Appearing for the Centre, Solicitor General Tushar Mehta told a five-judge constitution bench headed by Chief Justice D Y Chandrachud that the apex court is dealing with a "very complex subject", which has a "profound social impact".
"The real question is who would take a call on what constitutes marriage and between whom," Mehta said on the fifth day of hearing.
He told the bench, also comprising justices S K Kaul, S R Bhat, Hima Kohli and P S Narasimha, that there would be ramifications on several other statutes which would need a debate in the society and also in various state legislatures.
Hearing in the matter is underway.
On the first day of hearing in the matter on April 18, the Centre had told the apex court that its preliminary objection on whether the court can at all go into this question or it would be essentially for the parliament to go into it be heard first.
The bench had told Mehta that the nature and tenability of preliminary objection will depend on the canvas the petitioners open up and the court wanted to have a view of their argument.
Mehta had said the subject with which the top court is dealing is virtually the creation of a socio-legal relationship of marriage which would be the domain of the competent legislature.
"When the subject is in the Concurrent List, we cannot rule out the possibility of one state agreeing to it, another state legislating in favour of it, another state legislating against it. Therefore, in absence of the states being not joined, the petitions would not be maintainable, that is one of my preliminary objections," he had said.

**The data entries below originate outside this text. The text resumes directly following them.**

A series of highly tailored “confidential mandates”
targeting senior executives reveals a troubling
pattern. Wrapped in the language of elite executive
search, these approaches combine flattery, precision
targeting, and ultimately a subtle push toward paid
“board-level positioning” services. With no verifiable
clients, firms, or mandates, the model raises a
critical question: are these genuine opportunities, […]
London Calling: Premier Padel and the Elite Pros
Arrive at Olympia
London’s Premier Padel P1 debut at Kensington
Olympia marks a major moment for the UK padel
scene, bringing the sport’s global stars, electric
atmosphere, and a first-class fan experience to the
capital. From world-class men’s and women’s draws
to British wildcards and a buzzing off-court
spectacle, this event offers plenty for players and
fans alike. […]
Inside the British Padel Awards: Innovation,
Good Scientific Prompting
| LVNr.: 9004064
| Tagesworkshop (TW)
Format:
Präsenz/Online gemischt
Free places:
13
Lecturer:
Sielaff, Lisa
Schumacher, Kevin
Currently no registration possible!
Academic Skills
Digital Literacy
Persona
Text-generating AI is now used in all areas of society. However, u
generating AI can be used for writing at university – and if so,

Mehta had said the preliminary objection was whether the court can at all go into this question or it would be essentially for the parliament to go into it.

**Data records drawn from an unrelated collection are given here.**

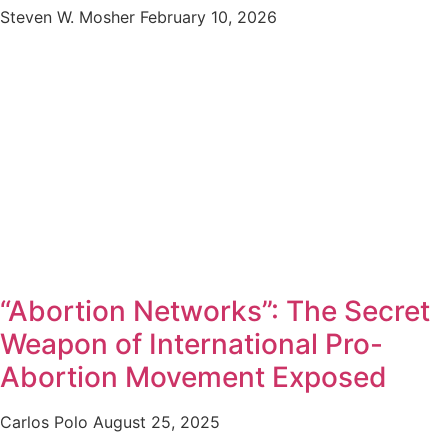
Steven W. Mosher
February 10, 2026
“Abortion Networks”: The Secret
Weapon of International Pro-
Abortion Movement Exposed
Carlos Polo
August 25, 2025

On April 18, the bench had made it clear that it will not go into personal laws governing marriages while deciding these pleas and said the very notion of a man and a woman, as referred to in the Special Marriage Act, is not "an absolute based on genitals".
The Centre, in one of its affidavits filed in the apex court, termed the petitions a reflection of an "urban elitist" view for the purpose of social acceptance and said the recognition of a marriage is essentially a legislative function that the courts should refrain from adjudicating.

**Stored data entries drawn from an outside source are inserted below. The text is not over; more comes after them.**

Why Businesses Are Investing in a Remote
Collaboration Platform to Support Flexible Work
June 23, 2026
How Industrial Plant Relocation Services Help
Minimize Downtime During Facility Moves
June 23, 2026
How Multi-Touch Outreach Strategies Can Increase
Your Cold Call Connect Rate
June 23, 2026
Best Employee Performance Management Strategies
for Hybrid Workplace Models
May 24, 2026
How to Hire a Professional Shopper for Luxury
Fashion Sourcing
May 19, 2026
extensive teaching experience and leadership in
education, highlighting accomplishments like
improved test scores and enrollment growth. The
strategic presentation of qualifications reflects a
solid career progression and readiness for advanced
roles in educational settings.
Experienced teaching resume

On April 19, the Centre had urged the top court that all states and Union Territories be made parties to the proceedings on these pleas, saying any decision on the issue without obtaining their view would render the present "adversarial exercise incomplete and truncated".
In a fresh affidavit filed in the apex court, the Centre had said it had issued a letter on April 18 to all the states inviting comments and views on the "seminal issue" raised in these petitions.
While hearing the matter on April 25, the bench had said Parliament undisputedly has the legislative power over issues raised in pleas seeking legal sanction for same-sex marriage and pondered over the "interstices" left open for it to exercise its power and till what extent.
The bench was faced with several consequential legal questions, such as adoption, succession, intestacy and laws governing pension and gratuity where a once legally-acknowledged spouse is the beneficiary, if it decides to legalise same-sex marriage.